Long before Mount Vesuvius buried Pompeii in rock and ash, the volcano erupted in an even more powerful explosion that affected the area occupied by present-day Naples. It left the region a desert wasteland for centuries afterwards, a new study reports.
The so-called Avellino eruption occurred about 3,780 years ago during the Bronze Age and was at least twice as powerful as the one that smothered Pompeii and the nearby town of Herculaneum in A.D. 79.
If a similar-sized eruption occurred today, it would destroy the entire Italian port city of Naples and displace millions of people, experts say.
The findings are detailed in Tuesday's issue of the Proceedings of the National Academy of Sciences.
Far flung destruction
Scientists have known about the Avellino eruption since the 1980s but didn't know that its destructive influences extended so far.
"We didn't know that the city of Naples would be so threatened," said study leader Michael Sheridan of the University of Buffalo in New York. "We never had evidence for a blast extending into the Neapolitan area and beyond it."
Based on recent geological and archaeological evidence, scientists now think that the Avellino eruption rained more than 3 feet (a meter) of hot ash and pumice — a light, spongelike rock that forms when ejected magma solidifies in air — as far as 9 miles (14 kilometers) away. Naples is located about 6 miles (10 kilometers) from Vesuvius.
Scientists think that the Avellino eruption shot a column of superheated rock and dust more than 20 miles (32 kilometers) high, darkening skies for miles around. In areas close to the volcano, scorched rocks rained down at more than 150 mph (250 kilometers per hour).
Driven by westerly winds, the ejected debris blanketed thousands of square miles northeast of the volcano, creating a bleak landscape of uninhabitable desert that lasted for more than 200 years.
In the prehistoric village of Nola 9 miles away, archaeologists discovered skeletons of dogs and nine pregnant goats. A little east of the village, they uncovered the skeletons of a man and a woman buried beneath more than 3 feet (a meter) of debris; the pair probably died of asphyxiation as they tried to escape.

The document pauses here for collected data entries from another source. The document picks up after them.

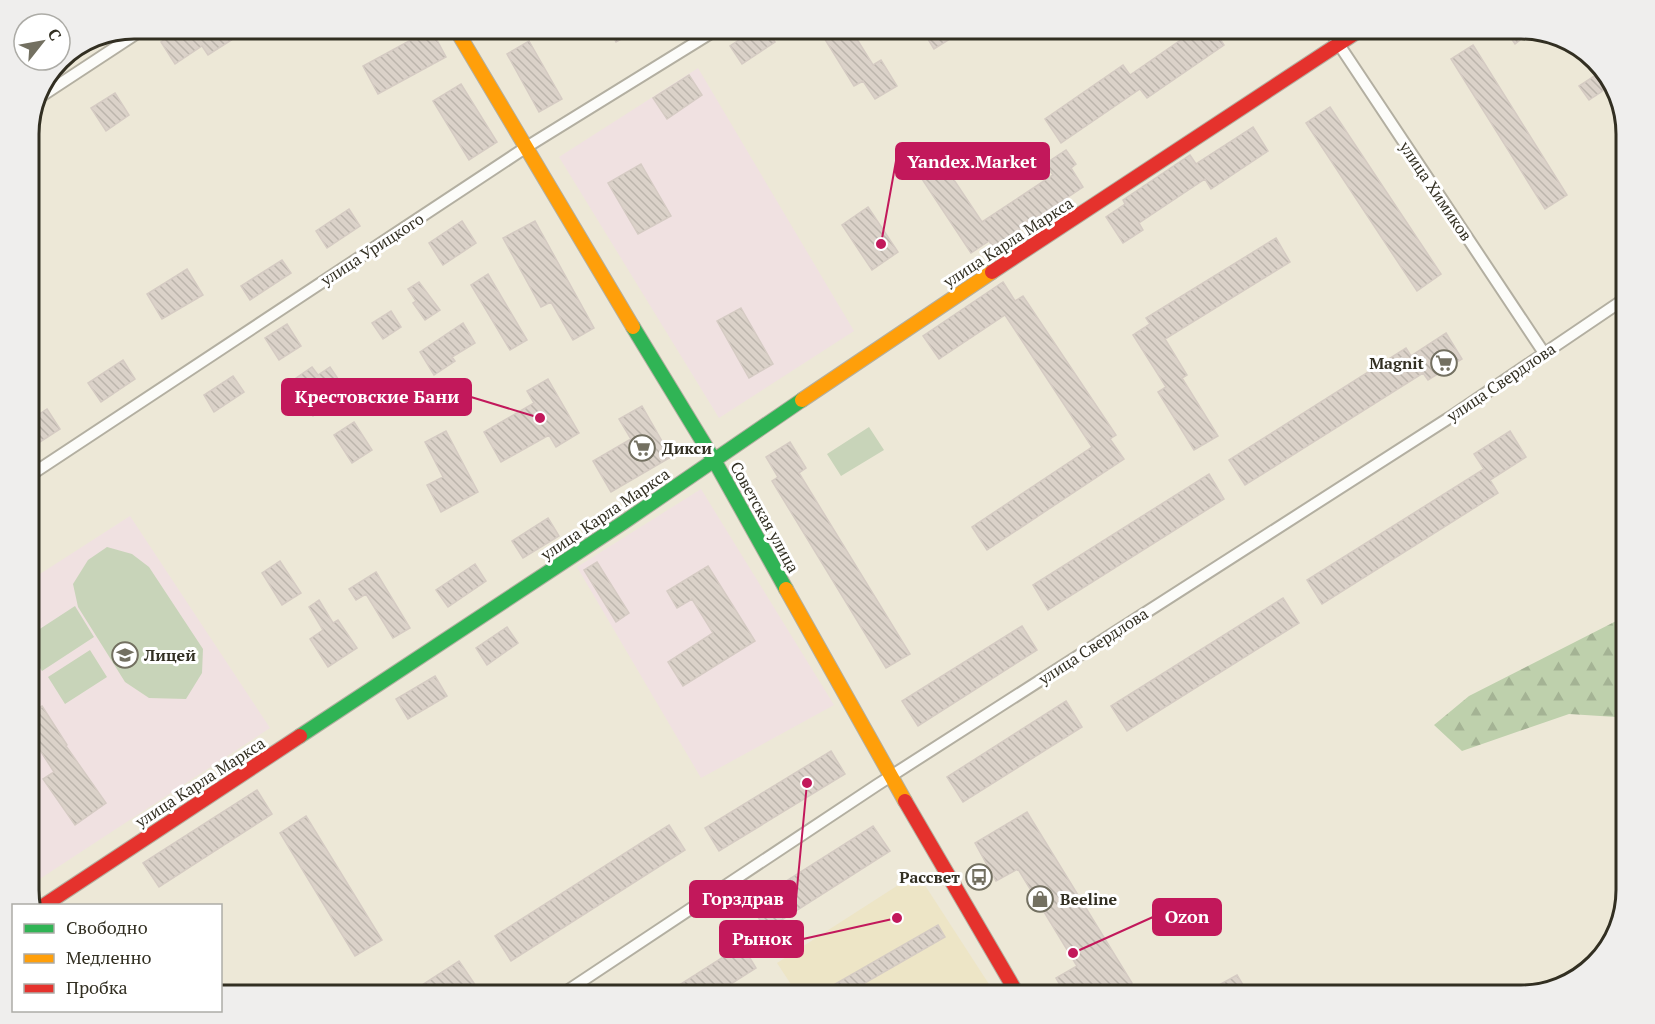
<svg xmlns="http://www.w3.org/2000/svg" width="1655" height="1024" font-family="'PT Serif',serif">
  <defs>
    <pattern id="forest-firs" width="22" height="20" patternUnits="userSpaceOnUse" patternTransform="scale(1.5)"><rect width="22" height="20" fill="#bed0ac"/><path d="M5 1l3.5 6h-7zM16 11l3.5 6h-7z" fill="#a4b394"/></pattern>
    <pattern id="building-back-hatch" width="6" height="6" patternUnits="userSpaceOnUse" patternTransform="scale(1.5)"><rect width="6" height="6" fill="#dbd2c9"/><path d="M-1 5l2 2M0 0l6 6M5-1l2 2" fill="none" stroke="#bcb5ac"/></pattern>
  </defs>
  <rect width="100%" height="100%" fill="#ede8d7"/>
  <path fill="#ede5c6" d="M917,873L996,995H798L777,963Z"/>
  <path fill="#f0e1e1" d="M698,68L854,331L719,418L559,157Z
    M701,489L834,705L701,778L577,567Z
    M130,516L270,728L29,886V581Z"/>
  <path fill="#c8d4b9" d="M869,427L884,450L841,476L827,454Z
    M107,547L132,554L149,567L203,649L202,673L186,699L149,698L125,682L78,607L73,584L88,560Z
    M75,606L94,637L42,671L29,651V636Z
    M90,650L107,677L65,704L48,677Z"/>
  <path fill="url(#forest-firs)" d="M1626,616V712L1616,717L1569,714L1462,751L1434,725L1469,696Z"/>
  <path fill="url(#building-back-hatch)" stroke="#d5cbc3" stroke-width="1.5" d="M181,28H187L193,36L205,28H226L233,39L208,55L202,46L175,64L161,42Z
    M609,28H641L616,42Z
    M757,28H766L775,42L742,64L730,46Z
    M829,28H850L873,65L881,60L897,86L875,99L863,81L854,86L821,33Z
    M938,28H947L953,37L934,49L926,36Z
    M1198,28H1213L1224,45L1147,98L1140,89L1061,143L1045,119L1123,65L1130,75Z
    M1504,28H1521L1532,31L1515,44Z
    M431,29L446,57L378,94L363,66Z
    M529,41L562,99L539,112L507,54Z
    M1473,45L1567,195L1545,209L1451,59Z
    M1602,71L1613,84L1589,100L1579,86Z
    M689,75L702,95L667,119L653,98Z
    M461,84L497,142L469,160L433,101Z
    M115,93L129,115L106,131L91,108Z
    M1330,107L1441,274L1417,291L1306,123Z
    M1253,127L1268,151L1211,189L1205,179L1139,223L1143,230L1123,243L1106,217L1125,204L1123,200L1190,155L1196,164Z
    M1066,150L1076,164L1071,168L1083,187L993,247L989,241L971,253L922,179L939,169L933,160L945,152L961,175L954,180L982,222L1053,175L1045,164Z
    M641,164L671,216L638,234L608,183Z
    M868,207L898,252L872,270L842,225Z
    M349,209L360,226L327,248L316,231Z
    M462,221L476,243L443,265L429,243Z
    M535,221L594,328L573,340L551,302L541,307L503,238Z
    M1276,238L1290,262L1165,339L1187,375L1182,378L1218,436L1194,450L1158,392L1166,387L1133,335L1150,324L1146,318Z
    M282,260L291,273L250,300L241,286Z
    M187,269L203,295L162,319L147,294Z
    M488,274L527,340L510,350L471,285Z
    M419,282L440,310L425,320L413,303L416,301L408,289Z
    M1003,282L1015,301L1023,296L1116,435L1110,439L1124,459L987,550L972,527L1092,447L1005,315L939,359L923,336Z
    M741,308L773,364L749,378L717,321Z
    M391,311L401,327L383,339L372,323Z
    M463,323L475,343L452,357L455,361L434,375L420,352Z
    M287,324L301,346L279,360L265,338Z
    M1446,333L1462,359L1428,380L1423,373L1245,485L1229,460L1406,348L1411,356Z
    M123,360L135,379L101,402L88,383Z
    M312,367L318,375L330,367L347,392L313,416L289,383Z
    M233,376L244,392L214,412L204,395Z
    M548,379L579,433L556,447L549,435L501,462L484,432L534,403L527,391Z
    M642,406L671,457L611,492L593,461L631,439L619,419Z
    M47,409L60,429L29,449V421Z
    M354,422L372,450L352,463L334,435Z
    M446,431L478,492L441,512L427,485L443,477L425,442Z
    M1510,431L1526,457L1490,480L1498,493L1322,604L1307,580L1484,469L1474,454Z
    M790,442L806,468L799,473L910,654L886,668L772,481L778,477L766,457Z
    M1209,474L1224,499L1048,610L1033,585Z
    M548,518L559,536L523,558L512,541Z
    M280,561L301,593L282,605L262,573Z
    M597,562L629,613L616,622L584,570Z
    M475,564L486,581L448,607L436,590Z
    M708,566L755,641L683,686L668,662L713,633L692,599L677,608L667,591Z
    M376,572L410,628L393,638L366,594L356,600L349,589Z
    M1283,598L1299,623L1127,731L1111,706Z
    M319,600L333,623L338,620L357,648L328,667L310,639L323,630L309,607Z
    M1022,626L1037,650L918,726L902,701Z
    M507,627L518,643L487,665L476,648Z
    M435,676L447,696L408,719L396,699Z
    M1066,701L1082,727L963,802L947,777Z
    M42,706L67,745L66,746L106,803L75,825L43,779L54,772L29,733V714Z
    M831,751L845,774L719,851L705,828Z
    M257,790L272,814L159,887L143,863Z
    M1027,812L1132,983L1113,995H1066L1056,978L1077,966L1018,869L996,881L975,843Z
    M306,816L382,940L355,956L280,833Z
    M669,825L685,850L511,961L495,936Z
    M873,826L890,851L766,930L750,904Z
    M938,925L945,937L844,995H816Z
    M742,945L756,968L712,996H662Z
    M459,961L478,989L468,996H405Z
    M1237,975L1249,995H1201Z"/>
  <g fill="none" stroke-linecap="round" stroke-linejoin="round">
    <g stroke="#b3afa1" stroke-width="14">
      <path id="street" d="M1328,28L1544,353
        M43,95L145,28
        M29,476L525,148L719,28
        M561,995L877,785L1449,418L1626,298"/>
    </g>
    <g stroke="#b3afa1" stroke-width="16">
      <path id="fast" d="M633,327L714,460L786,589
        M300,736L624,522L802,400"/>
    </g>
    <g stroke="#b3afa1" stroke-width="16">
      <path id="slow" d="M455,28L633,327
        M802,400L992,272
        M786,589L905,801"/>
    </g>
    <g stroke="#b3afa1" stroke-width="16">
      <path id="jam" d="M992,272L1363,28
        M905,801L1018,995
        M43,906L300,736"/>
    </g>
    <use href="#street" stroke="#fcfcf9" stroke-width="10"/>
    <use href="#fast" stroke="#30b455" stroke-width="14"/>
    <use href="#slow" stroke="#ff9f0a" stroke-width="14"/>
    <use href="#jam" stroke="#e5322d" stroke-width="14"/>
  </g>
  <defs>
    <g id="supermarket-ring" transform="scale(1.35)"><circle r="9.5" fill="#fff" stroke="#737061" stroke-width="1.5"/><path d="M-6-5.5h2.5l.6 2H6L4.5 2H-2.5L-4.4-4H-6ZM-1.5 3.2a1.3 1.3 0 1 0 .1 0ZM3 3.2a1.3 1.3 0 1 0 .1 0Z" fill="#737061"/></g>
    <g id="school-ring" transform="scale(1.35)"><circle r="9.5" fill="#fff" stroke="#737061" stroke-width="1.5"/><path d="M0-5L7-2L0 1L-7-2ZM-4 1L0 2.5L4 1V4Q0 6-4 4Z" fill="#737061"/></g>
    <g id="bus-ring" transform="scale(1.35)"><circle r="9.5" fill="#fff" stroke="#737061" stroke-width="1.5"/><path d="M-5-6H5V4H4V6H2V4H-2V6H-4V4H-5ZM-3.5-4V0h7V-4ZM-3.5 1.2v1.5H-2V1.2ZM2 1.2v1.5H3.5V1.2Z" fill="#737061"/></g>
    <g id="shop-ring" transform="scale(1.35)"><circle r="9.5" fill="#fff" stroke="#737061" stroke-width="1.5"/><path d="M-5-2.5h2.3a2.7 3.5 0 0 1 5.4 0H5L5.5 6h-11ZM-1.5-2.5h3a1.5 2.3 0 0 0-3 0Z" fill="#737061"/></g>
  </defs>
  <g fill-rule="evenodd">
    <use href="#supermarket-ring" x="1444" y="363"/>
    <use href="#supermarket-ring" x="642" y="448"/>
    <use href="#school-ring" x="125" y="655"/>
    <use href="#bus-ring" x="979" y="877"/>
    <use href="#shop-ring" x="1040" y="899"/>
  </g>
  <g text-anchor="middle" stroke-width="6" stroke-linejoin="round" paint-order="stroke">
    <g font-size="16" fill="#322f22" stroke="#fff">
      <text transform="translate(1436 191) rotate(56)" y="6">улица Химиков</text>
      <text transform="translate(1008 242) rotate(-33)" y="6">улица Карла Маркса</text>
      <text transform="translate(372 249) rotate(-33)" y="6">улица Урицкого</text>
      <text transform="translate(1501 382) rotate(-34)" y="6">улица Свердлова</text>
      <text transform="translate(605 514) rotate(-34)" y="6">улица Карла Маркса</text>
      <text transform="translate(765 517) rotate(61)" y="6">Советская улица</text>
      <text transform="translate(1093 646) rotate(-33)" y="6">улица Свердлова</text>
      <text transform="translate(200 782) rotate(-33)" y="6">улица Карла Маркса</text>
    </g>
    <g font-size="16" font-weight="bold" fill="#322f22" stroke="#fff" text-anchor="start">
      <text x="1424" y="369" text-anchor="end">Magnit</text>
      <text x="662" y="454">Дикси</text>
      <text x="144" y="661">Лицей</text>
      <text x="960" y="883" text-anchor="end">Рассвет</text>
      <text x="1060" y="905">Beeline</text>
    </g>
  </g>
  <path d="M0 0H1655V1024H0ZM134 39H1521A95 95 0 0 1 1616 134V890A95 95 0 0 1 1521 985H134A95 95 0 0 1 39 890V134A95 95 0 0 1 134 39Z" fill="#efeeed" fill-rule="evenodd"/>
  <path fill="none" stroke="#322f22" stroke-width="3" d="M134 39H1521A95 95 0 0 1 1616 134V890A95 95 0 0 1 1521 985H134A95 95 0 0 1 39 890V134A95 95 0 0 1 134 39Z"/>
  <path fill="none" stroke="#c2185b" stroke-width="2" d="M881 244L896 161M540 418L471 397M807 783L796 899M1073 953L1153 917M897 918L803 939"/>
  <g fill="#c2185b" stroke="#fff" stroke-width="2">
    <circle cx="881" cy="244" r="6"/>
    <circle cx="540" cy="418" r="6"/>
    <circle cx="807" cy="783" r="6"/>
    <circle cx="1073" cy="953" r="6"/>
    <circle cx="897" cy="918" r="6"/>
  </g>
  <g fill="#c2185b" stroke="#c2185b" stroke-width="2">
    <rect x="896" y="143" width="153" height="36" rx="6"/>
    <rect x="282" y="379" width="189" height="36" rx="6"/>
    <rect x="690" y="881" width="106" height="36" rx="6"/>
    <rect x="1153" y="899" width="68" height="36" rx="6"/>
    <rect x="720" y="921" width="83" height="36" rx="6"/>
  </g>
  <g font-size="18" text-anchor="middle" font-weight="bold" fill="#fff">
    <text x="972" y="168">Yandex.Market</text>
    <text x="377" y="403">Крестовские Бани</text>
    <text x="743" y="905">Горздрав</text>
    <text x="1187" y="923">Ozon</text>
    <text x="762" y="945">Рынок</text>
  </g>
  <rect x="12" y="904" width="210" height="108" fill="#ffffff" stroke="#adaca7" stroke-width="1.5"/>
  <rect x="24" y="924" width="30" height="9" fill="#30b455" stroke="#adaca7" stroke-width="1.5"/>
  <text x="66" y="934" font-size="18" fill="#322f22">Свободно</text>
  <rect x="24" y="954" width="30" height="9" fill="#ff9f0a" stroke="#adaca7" stroke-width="1.5"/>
  <text x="66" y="964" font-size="18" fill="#322f22">Медленно</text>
  <rect x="24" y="984" width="30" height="9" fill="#e5322d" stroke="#adaca7" stroke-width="1.5"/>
  <text x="66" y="994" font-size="18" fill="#322f22">Пробка</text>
  <g transform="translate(42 42) rotate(59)"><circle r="28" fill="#ffffff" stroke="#adaca7" stroke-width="1.5"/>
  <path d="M0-4.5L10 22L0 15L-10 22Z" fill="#737061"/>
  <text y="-9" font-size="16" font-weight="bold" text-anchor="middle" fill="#322f22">С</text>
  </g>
</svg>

Scientists think most people survived the eruption, however. Thousands of human and animal footprints have been found around Vesuvius, embedded in wet volcanic ash and leading away from the volcano. Based on estimates of the sustainability of the land during the time, scientists estimate that more than 10,000 people were living in the region when the volcano erupted.
Naples not prepared
Scientists think that Vesuvius formed 25,000 years ago and that it experiences one major eruption every 2,000 years or so. There are dozens of smaller eruptions between the major events, however. About 30 minor eruptions are thought to have occurred since the A.D. 79 catastrophe that destroyed Pompeii. The last eruption was in 1944.
Sheridan estimates that there is more than a 50 percent chance of an eruption occurring within the next year.
"With each year that goes by, the statistical probability increases," he said.
And while Naples has emergency plans to deal with smaller eruptions, Sheridan doesn't think it's prepared for a major one. He said an eruption the size of Avellino today would destroy Naples and displace more than 3 million people.
"This eruption is much larger than the ones that are currently anticipated at Vesuvius," Sheridan said. "What would you do with the evacuation of 3 million people? They're not coming back. There won't be anything to come back to."